If you attended PMA this year you clearly saw that the photo book product had a dominant presence. This was really the first PMA that we saw high quality, and easily obtainable photo book solutions all over the show floor. While the various offerings included all manner of digital scrapbook (another market poised for takeoff), the product we were most impressed with were the beautiful hard or soft bound books, with easy, interchangeable layout templates and myriad creative touches, that could be produced with limited-click ease and ordered on the Internet or at photo kiosks in store.

As we walked the show, it appeared as though they were being offered by just about everyone with unlimited branding opps that included software packages that allowed the end-user to get as involved, or uninvolved as they choose. An important factor when you consider that the industry is finding out that there are several different incarnations of “Jennifer”.

Quite simply, we see this item as one of the hottest to emerge in this industry in 2007. It brings everything to the table that digital promises to bring – ease of operation, easy to share and carries huge personal value to the creator. When an imaging product dishes out that happy hat trick, you’ve got a winner.

Chipping In

Often times lost amid the chatter and excitement in the digicam market is coverage on the sensors that really power them. Among the many interesting pieces of news in the digital camera market lately is the work coming out of Texas Instruments on the chip front. Late last year they brought the DaVinci processor to market with the promise of injecting some much needed life into the lower-end market. The TI offering included an entire reference design kit for the manufacture of “feature-rich” digital cameras in the $99-$199 price range. Both Kodak and GE/General Imaging had cameras at PMA based on this DaVinci reference kit.

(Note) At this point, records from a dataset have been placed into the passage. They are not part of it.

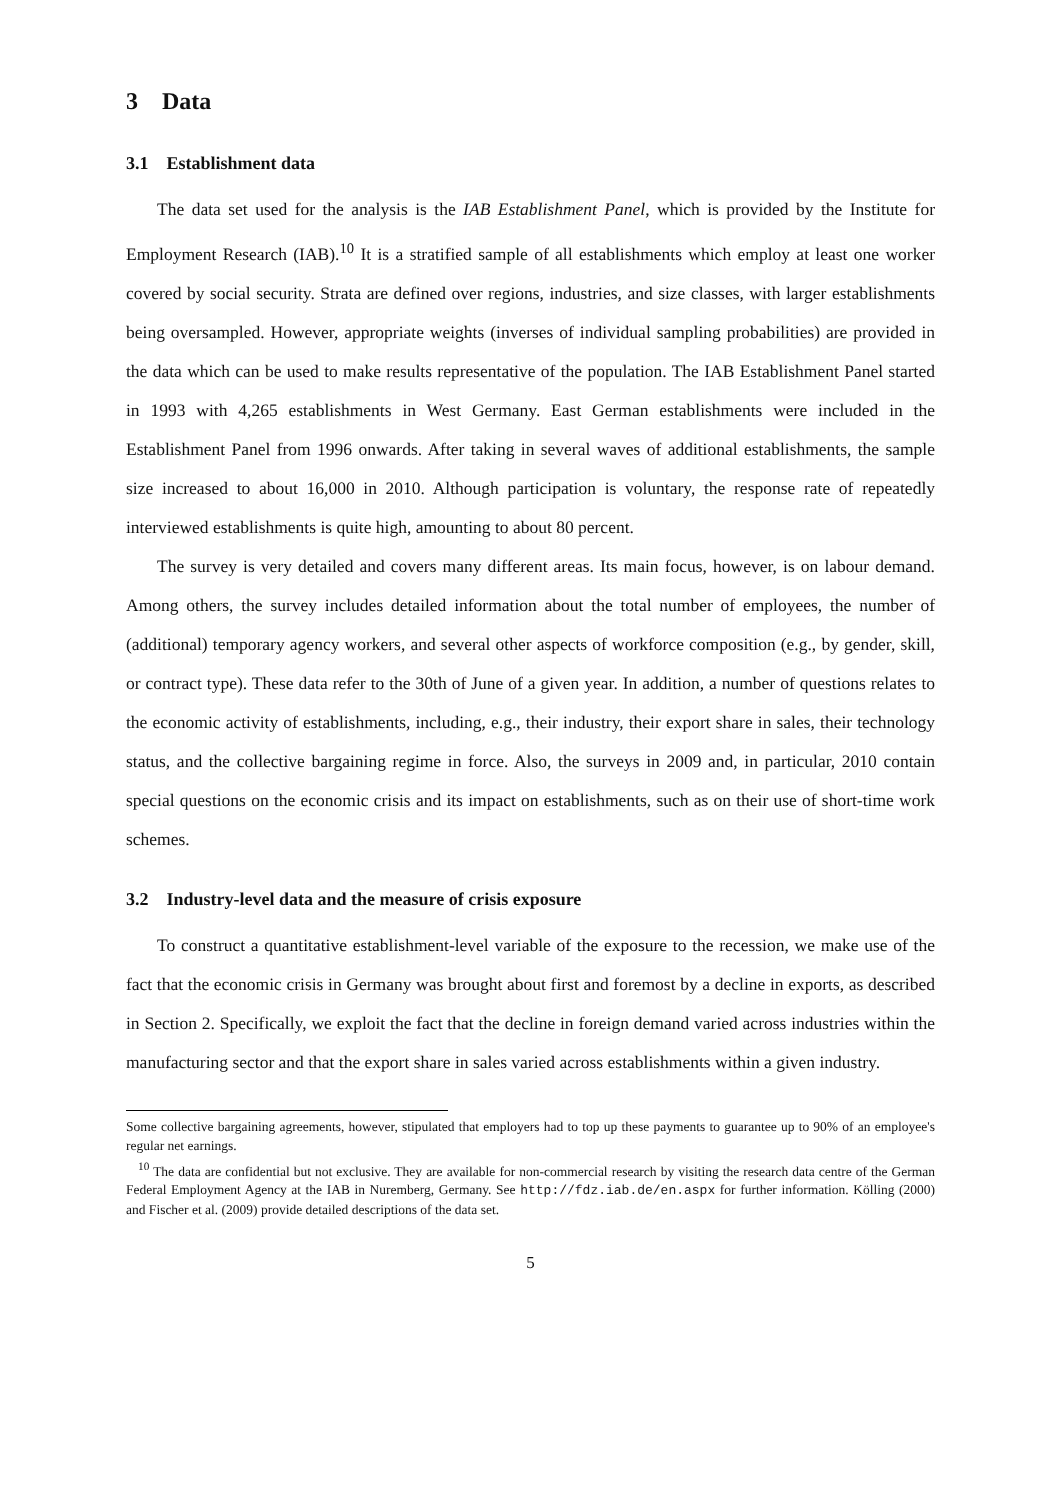3 Data
3.1 Establishment data
The data set used for the analysis is the IAB Establishment Panel, which is provided by the Institute for Employment Research (IAB).<sup>10</sup> It is a stratified sample of all establishments which employ at least one worker covered by social security. Strata are defined over regions, industries, and size classes, with larger establishments being oversampled. However, appropriate weights (inverses of individual sampling probabilities) are provided in the data which can be used to make results representative of the population. The IAB Establishment Panel started in 1993 with 4,265 establishments in West Germany. East German establishments were included in the Establishment Panel from 1996 onwards. After taking in several waves of additional establishments, the sample size increased to about 16,000 in 2010. Although participation is voluntary, the response rate of repeatedly interviewed establishments is quite high, amounting to about 80 percent.
The survey is very detailed and covers many different areas. Its main focus, however, is on labour demand. Among others, the survey includes detailed information about the total number of employees, the number of (additional) temporary agency workers, and several other aspects of workforce composition (e.g., by gender, skill, or contract type). These data refer to the 30th of June of a given year. In addition, a number of questions relates to the economic activity of establishments, including, e.g., their industry, their export share in sales, their technology status, and the collective bargaining regime in force. Also, the surveys in 2009 and, in particular, 2010 contain special questions on the economic crisis and its impact on establishments, such as on their use of short-time work schemes.
3.2 Industry-level data and the measure of crisis exposure
To construct a quantitative establishment-level variable of the exposure to the recession, we make use of the fact that the economic crisis in Germany was brought about first and foremost by a decline in exports, as described in Section 2. Specifically, we exploit the fact that the decline in foreign demand varied across industries within the manufacturing sector and that the export share in sales varied across establishments within a given industry.
Some collective bargaining agreements, however, stipulated that employers had to top up these payments to guarantee up to 90% of an employee's regular net earnings.
<sup>10</sup> The data are confidential but not exclusive. They are available for non-commercial research by visiting the research data centre of the German Federal Employment Agency at the IAB in Nuremberg, Germany. See http://fdz.iab.de/en.aspx for further information. Kölling (2000) and Fischer et al. (2009) provide detailed descriptions of the data set.
5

Not satisfied with this salvo on the low-end market, TI demo’d what they labeled DaVinciP2 technology at PMA with the claim it will allow manufacturers to bring DSLR feature sets to point-and-shoot digital cameras. The company told us that they have, “leveraged their DSC silicon and expertise to offer a production-ready software reference design, based on DaVinciP2 technology.” TI says that this breakthrough will allow digital camera manufacturers to use the reference design to bring the type of burst capture performance, among other higher end features, normally found in DSLR cameras to low-cost, point-and-shoot digital cameras.  They also demonstrated that the technology can also enable high-definition (HD) video on digital cameras priced as low as $99. Looks like TI lightning will be striking twice in this market.

Chasing “Jennifer”

Among the many trends that have emerged so far this year is the fact that PMA’s Jennifer is a multi-layered consumer. The industry is definitely on to something here as they have labeled this demographic as the one most likely to turn their digital images into either a print or a high-margin specialty item. She has apparently become a bit bored with the 4×6 and feels there is fun to be had elsewhere with her digital image files.

Turns out she isn’t very big on the tech part of the equation but is instead driven by the emotion behind these products. Play to that and make her time in your location easy, enjoyable and productive and she’ll become a most loyal customer.

And, oh yeah, Elvis is still very big in Vegas.